:: DATA PROVIDED ::

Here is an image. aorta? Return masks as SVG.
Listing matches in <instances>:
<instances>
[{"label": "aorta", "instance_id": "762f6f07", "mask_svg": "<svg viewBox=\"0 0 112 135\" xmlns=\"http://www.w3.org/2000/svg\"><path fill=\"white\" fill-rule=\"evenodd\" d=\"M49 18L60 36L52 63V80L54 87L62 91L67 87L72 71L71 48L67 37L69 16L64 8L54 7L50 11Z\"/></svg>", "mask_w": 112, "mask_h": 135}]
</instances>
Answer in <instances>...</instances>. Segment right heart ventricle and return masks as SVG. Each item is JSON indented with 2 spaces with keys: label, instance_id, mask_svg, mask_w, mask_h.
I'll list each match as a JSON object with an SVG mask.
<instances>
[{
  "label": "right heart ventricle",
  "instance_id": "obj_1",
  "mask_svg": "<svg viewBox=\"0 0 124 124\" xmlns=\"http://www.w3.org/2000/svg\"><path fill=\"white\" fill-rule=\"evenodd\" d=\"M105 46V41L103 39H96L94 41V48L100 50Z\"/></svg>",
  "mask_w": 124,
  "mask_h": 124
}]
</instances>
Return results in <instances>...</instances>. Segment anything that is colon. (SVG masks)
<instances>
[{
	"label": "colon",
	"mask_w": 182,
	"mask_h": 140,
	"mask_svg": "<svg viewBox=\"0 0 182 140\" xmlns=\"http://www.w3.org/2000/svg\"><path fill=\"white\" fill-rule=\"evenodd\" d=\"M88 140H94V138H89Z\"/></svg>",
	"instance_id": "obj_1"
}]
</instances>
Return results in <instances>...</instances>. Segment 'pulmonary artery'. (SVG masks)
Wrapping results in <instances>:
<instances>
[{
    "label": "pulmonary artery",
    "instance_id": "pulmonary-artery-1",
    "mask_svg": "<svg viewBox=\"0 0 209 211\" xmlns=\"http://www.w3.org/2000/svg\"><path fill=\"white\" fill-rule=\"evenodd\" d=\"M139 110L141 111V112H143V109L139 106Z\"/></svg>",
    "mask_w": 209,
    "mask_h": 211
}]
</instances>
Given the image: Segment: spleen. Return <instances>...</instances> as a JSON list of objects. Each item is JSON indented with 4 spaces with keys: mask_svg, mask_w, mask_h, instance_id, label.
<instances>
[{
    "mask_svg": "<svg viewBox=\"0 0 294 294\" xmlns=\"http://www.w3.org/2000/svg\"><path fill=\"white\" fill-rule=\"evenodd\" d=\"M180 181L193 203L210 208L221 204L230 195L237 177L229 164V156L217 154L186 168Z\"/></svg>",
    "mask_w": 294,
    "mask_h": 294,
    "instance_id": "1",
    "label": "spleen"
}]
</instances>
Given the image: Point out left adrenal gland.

:::

* _GOAL_
Pick out each line of the records above that contains the word "results" and copy those lines.

* _SOLUTION TO THE EXERCISE_
Return results in <instances>...</instances>. Segment anything that is colon. (SVG masks)
Return results in <instances>...</instances>. Segment 'pulmonary artery'. (SVG masks)
Wrapping results in <instances>:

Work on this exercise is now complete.